Debió de nacer en las cercanías de Autun, en la Borgoña, en el seno de una familia numerosa y complicada de la que estuvo a punto de ser mártir; su tío, que hacía vida eremítica, se lo llevó con él, y así vivieron en la soledad quince años; durante su santo aprendizaje, se interesó por el joven el obispo de Autun, quien le hizo sacerdote para luego nombrarle abad de San Sinforiano.
La fama de sus virtudes y su lucha sin tregua contra la esclavitud y el paganismo atrajeron la atención del rey Childeberto, que le nombró obispo de París, y empieza así sus esfuerzos por cristianizar las costumbres del soberano franco, que buena falta le hacía, y de los magnates de su corte.

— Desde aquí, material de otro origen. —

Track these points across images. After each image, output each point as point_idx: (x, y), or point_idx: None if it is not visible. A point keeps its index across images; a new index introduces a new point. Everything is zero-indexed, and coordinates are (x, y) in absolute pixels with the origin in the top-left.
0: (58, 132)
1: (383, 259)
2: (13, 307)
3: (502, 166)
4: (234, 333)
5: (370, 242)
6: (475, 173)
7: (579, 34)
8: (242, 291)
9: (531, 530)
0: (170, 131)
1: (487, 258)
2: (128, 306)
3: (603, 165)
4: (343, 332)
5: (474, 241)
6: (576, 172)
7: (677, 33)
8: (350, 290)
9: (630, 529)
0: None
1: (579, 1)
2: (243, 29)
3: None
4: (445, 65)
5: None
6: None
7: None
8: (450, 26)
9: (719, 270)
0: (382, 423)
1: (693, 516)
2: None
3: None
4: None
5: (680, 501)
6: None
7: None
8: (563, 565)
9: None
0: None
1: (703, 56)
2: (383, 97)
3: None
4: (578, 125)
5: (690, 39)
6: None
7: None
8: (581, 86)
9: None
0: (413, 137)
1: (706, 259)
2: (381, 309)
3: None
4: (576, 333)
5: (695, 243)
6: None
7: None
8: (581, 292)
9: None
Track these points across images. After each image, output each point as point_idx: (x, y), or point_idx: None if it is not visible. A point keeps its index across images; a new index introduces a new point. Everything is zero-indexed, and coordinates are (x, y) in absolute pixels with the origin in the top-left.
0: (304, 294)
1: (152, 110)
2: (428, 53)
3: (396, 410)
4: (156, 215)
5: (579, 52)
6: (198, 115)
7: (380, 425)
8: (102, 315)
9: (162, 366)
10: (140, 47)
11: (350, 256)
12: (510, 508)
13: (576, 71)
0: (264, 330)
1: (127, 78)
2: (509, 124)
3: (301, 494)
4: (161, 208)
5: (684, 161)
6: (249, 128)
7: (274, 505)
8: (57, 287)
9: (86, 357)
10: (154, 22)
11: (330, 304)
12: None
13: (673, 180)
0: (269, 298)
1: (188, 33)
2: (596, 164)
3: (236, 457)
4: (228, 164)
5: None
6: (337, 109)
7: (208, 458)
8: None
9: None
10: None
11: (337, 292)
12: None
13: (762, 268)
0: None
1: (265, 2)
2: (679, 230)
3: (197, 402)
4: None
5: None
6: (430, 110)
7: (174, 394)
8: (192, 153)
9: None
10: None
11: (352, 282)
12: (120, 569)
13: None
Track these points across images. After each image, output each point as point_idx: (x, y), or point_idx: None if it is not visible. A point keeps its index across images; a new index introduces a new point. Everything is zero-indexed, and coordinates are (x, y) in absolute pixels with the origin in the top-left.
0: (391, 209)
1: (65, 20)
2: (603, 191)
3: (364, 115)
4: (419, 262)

Las caridades de Germán no tienen límite, y cuando el rey le abre sus arcas, hace fundir su vajilla de plata y le entrega además la cadena de oro que adornaba su cuello, el obispo se lo agradece exhortándole a ser más generoso aún: «No dejéis de dar, la Providencia es una fuente que nunca se seca».
También hace milagros para salvar vidas apagando con sus oraciones el incendio de una casa, y al ver que los que no pueden pagar los impuestos llenan las cárceles, cae de rodillas ante las prisiones implorando al Cielo su libertad, y en seguida las puertas se abren solas (por eso en su escudo hay cadenas y llamas).
Antes de morir octogenario, el santo obispo funda en las afueras de París una abadía dedicada a san Vicente, una de cuyas reliquias acababa de recibir de Zaragoza; allí será enterrado, y la iglesia, con las transformaciones de muchos siglos de historia, aún hoy perpetúa su nombre en la ciudad, que es también el de un barrio famoso en el mundo entero, Saint-Germain-des-Prés.